Show every line in the entries that contains the word "como", counting only matches with the same upper- and lowercase letters.

→ Dataset excerpts
☆ ☆ ☆ ☆
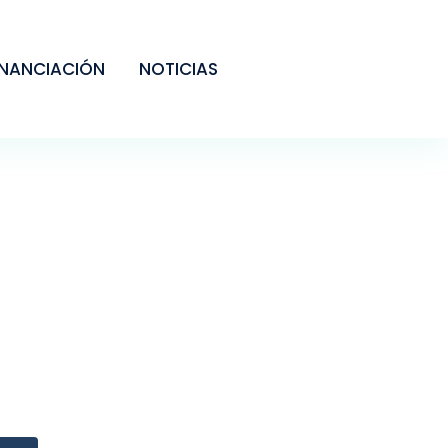
INANCIACIÓN
NOTICIAS
DE LIPOMAS
conocido médicamente como
exéresis de lipoma
, es un
o menor que busca la eliminación completa de estas
enigno. Es el único tratamiento que garantiza su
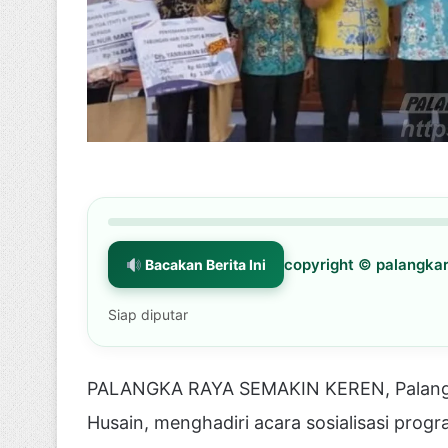
copyright © palangk
Bacakan Berita Ini
Siap diputar
PALANGKA RAYA SEMAKIN KEREN, Palangka
Husain, menghadiri acara sosialisasi pr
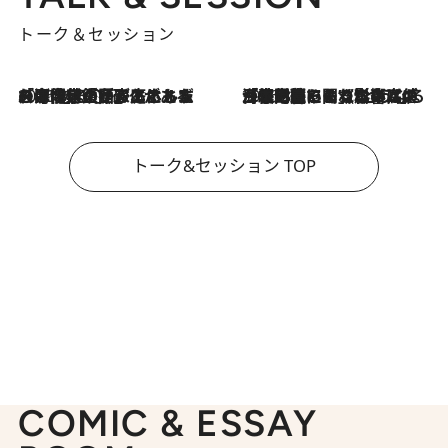
トーク＆セッション
2026.8.3
「今後値上げがあるとすれば…」「リスクがあるのは今年の冬」エネルギー専門家が語る、ホルムズ海峡封鎖が家庭にもたらす“ある心配”
2026.8.3
「住宅建てられない…」「サーチャージ料の高値が続いている」ホルムズ海峡封鎖による影響はいつまで続く？《エネルギー専門家に聞く“どうなる日本の暮らし”》
トーク&セッション TOP
COMIC & ESSAY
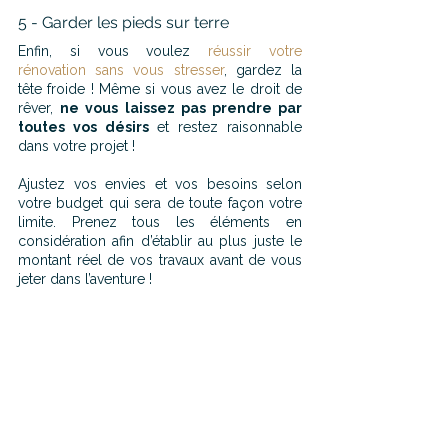
5 - Garder les pieds sur terre
Enfin, si vous voulez 
réussir votre 
rénovation sans vous stresser
, gardez la 
tête froide ! Même si vous avez le droit de 
rêver, 
ne vous laissez pas prendre par 
toutes vos désirs
 et restez raisonnable 
dans votre projet !
Ajustez vos envies et vos besoins selon 
votre budget qui sera de toute façon votre 
limite. Prenez tous les éléments en 
considération afin d’établir au plus juste le 
montant réel de vos travaux avant de vous 
jeter dans l’aventure !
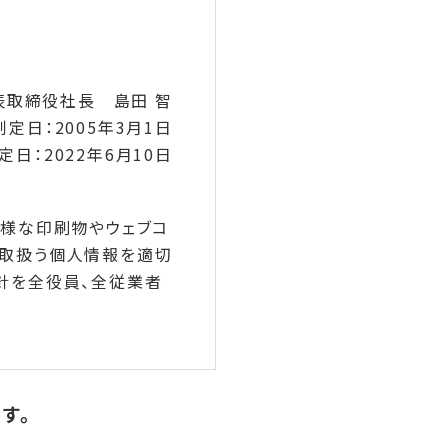
表取締役社長 島田 智
制定日：2005年3月1日
定日：2022年6月10日
多様な印刷物やウェブコ
て取扱う個人情報を適切
針を全役員、全従業者
す。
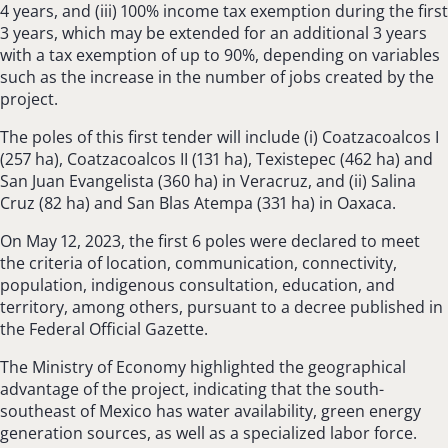
4 years, and (iii) 100% income tax exemption during the first
3 years, which may be extended for an additional 3 years
with a tax exemption of up to 90%, depending on variables
such as the increase in the number of jobs created by the
project.
The poles of this first tender will include (i) Coatzacoalcos I
(257 ha), Coatzacoalcos II (131 ha), Texistepec (462 ha) and
San Juan Evangelista (360 ha) in Veracruz, and (ii) Salina
Cruz (82 ha) and San Blas Atempa (331 ha) in Oaxaca.
On May 12, 2023, the first 6 poles were declared to meet
the criteria of location, communication, connectivity,
population, indigenous consultation, education, and
territory, among others, pursuant to a decree published in
the Federal Official Gazette.
The Ministry of Economy highlighted the geographical
advantage of the project, indicating that the south-
southeast of Mexico has water availability, green energy
generation sources, as well as a specialized labor force.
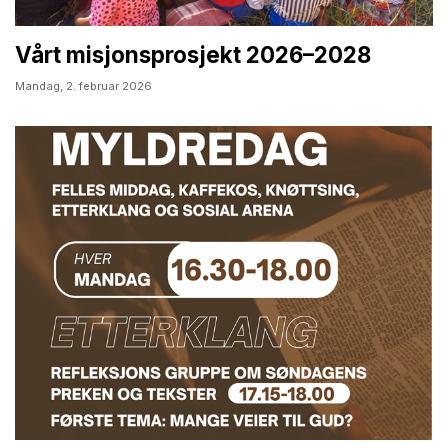
Vårt misjonsprosjekt 2026–2028
Mandag,
2. februar 2026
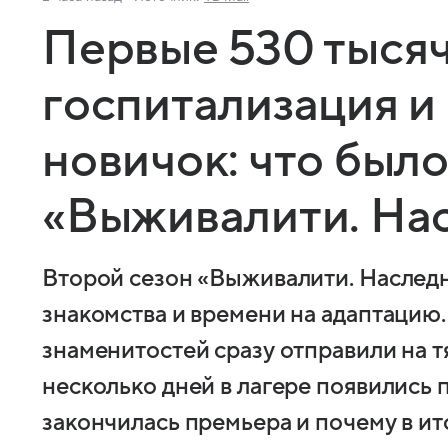
Первые 530 тысяч
госпитализация 
новичок: что было
«Выживалити. На
Второй сезон «Выживалити. Наследн
знакомства и времени на адаптацию.
знаменитостей сразу отправили на т
несколько дней в лагере появились 
закончилась премьера и почему в ит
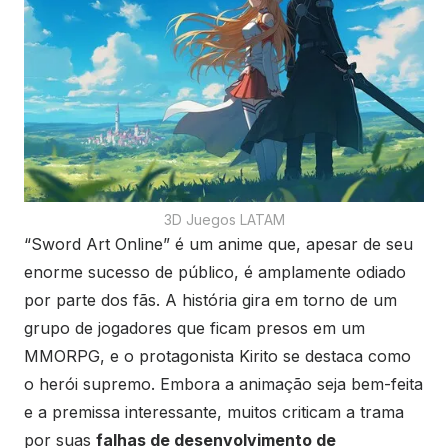
3D Juegos LATAM
“Sword Art Online” é um anime que, apesar de seu
enorme sucesso de público, é amplamente odiado
por parte dos fãs. A história gira em torno de um
grupo de jogadores que ficam presos em um
MMORPG, e o protagonista Kirito se destaca como
o herói supremo. Embora a animação seja bem-feita
e a premissa interessante, muitos criticam a trama
por suas
falhas de desenvolvimento de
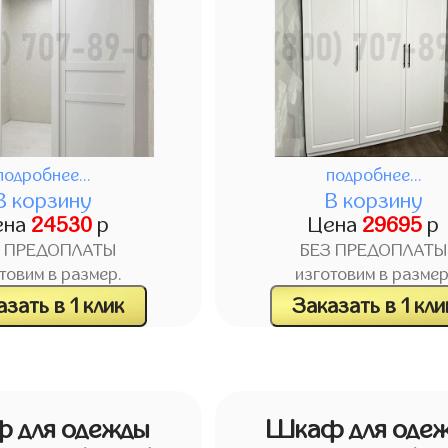
подробнее...
подробнее...
В корзину
В корзину
ена
24530
р
Цена
29695
р
З ПРЕДОПЛАТЫ
БЕЗ ПРЕДОПЛАТЫ
товим в размер.
изготовим в размер
зать в 1 клик
Заказать в 1 кли
 для одежды
Шкаф для оде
☆ ☆ ☆ ☆
→ Answer for this exercise
conocido médicamente como
MMORPG, e o protagonista Kirito se destaca como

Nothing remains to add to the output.